> PROBLEMS AND TASKS:
1) Answer these questions from the passage on bariatric surgery and diabetes medications, marking each answer (a), (b) or (c):
(a) What percentage of patients with available data eliminated diabetes medications at 2 years?
(b) What was the mean age of the adults studied?
(c) What was the average cost of the surgery and hospitalization?
2) Rewrite the paragraph of the passage on bariatric surgery and diabetes medications that begins "Health care costs averaged" as a list, keeping its main figures.

> GIVEN PASSAGE:

Of 2,235 patients who underwent surgery, 74.7% eliminated their diabetes medications 6 months after surgery — an improvement from the 85.8% of patients who were taking at least one diabetes medication before surgery.

Medication use further improved as time progressed: 80.6% of the 1,847 surgery patients with available data eliminated medications at 1 year, and 84.5% of the 1,072 with available data eliminated medications at 2 years.

At baseline, patients were taking an average 4.4 medications. According to the researchers, reductions in medication use were observed in all classes of diabetes medications, including metformin, sulfonylureas and thiazolidinediones.

Martin A. Makary, MD, MPH, and colleagues at the Johns Hopkins Bloomberg School of Public Health and Johns Hopkins University School of Medicine studied 2,235 U.S. adults (mean age, 48.4 years) with type 2 diabetes who underwent bariatric surgery from 2002 to 2005. The researchers used claims data to measure the use of diabetes medications before and after surgery, as well as health care costs per year.

“We observed that independence from diabetes medication was almost immediate within the initial months after surgery and did not correlate with the gradual weight loss expected,” the researchers wrote. “This supports the theory that the resolution of diabetes is not due to weight loss alone but is also mediated by gastric hormones, with the three most implicated being peptide YY, glucagonlike peptide and pancreatic polypeptide.”

Health care costs averaged $6,376 per year in the 2 years before surgery, and the average cost of the surgery and hospitalization was $29,959. Total annual health care costs increased by 9.7% ($616) 1 year after the procedure, but decreased by 34.2% ($2,179) in year 2 and by 70.5% ($4,498) in year 3.

> GIVEN RECORDS:
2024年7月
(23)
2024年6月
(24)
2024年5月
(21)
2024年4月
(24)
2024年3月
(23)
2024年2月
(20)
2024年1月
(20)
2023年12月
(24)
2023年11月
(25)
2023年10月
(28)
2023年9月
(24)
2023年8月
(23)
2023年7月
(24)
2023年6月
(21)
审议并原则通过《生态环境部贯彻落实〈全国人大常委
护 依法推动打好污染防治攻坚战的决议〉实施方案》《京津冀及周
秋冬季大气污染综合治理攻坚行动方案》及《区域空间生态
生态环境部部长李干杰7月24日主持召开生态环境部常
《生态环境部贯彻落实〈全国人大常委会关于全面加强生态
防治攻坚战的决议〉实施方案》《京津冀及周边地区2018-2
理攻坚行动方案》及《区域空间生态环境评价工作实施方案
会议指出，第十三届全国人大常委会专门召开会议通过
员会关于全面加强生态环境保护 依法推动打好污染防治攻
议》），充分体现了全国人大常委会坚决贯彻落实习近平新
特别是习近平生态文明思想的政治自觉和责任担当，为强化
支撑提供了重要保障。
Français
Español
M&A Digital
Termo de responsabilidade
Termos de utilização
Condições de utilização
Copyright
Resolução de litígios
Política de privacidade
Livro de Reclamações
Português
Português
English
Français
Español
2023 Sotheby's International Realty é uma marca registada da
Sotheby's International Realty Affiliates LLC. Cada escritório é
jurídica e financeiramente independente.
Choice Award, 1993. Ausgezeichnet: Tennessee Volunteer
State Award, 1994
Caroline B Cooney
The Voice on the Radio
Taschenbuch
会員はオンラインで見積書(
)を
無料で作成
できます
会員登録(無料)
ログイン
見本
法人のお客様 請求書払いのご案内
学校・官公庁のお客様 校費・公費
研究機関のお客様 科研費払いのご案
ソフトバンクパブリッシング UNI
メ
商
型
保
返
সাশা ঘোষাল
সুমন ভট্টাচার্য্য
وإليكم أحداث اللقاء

> ANSWERS BELOW:
1)
(a) 84.5%
(b) 48.4 years
(c) $29,959

2)
- Average health care costs in the 2 years before surgery: $6,376 per year
- Average cost of surgery and hospitalization: $29,959
- Total annual health care costs 1 year after the procedure: up 9.7% ($616)
- Year 2: down 34.2% ($2,179)
- Year 3: down 70.5% ($4,498)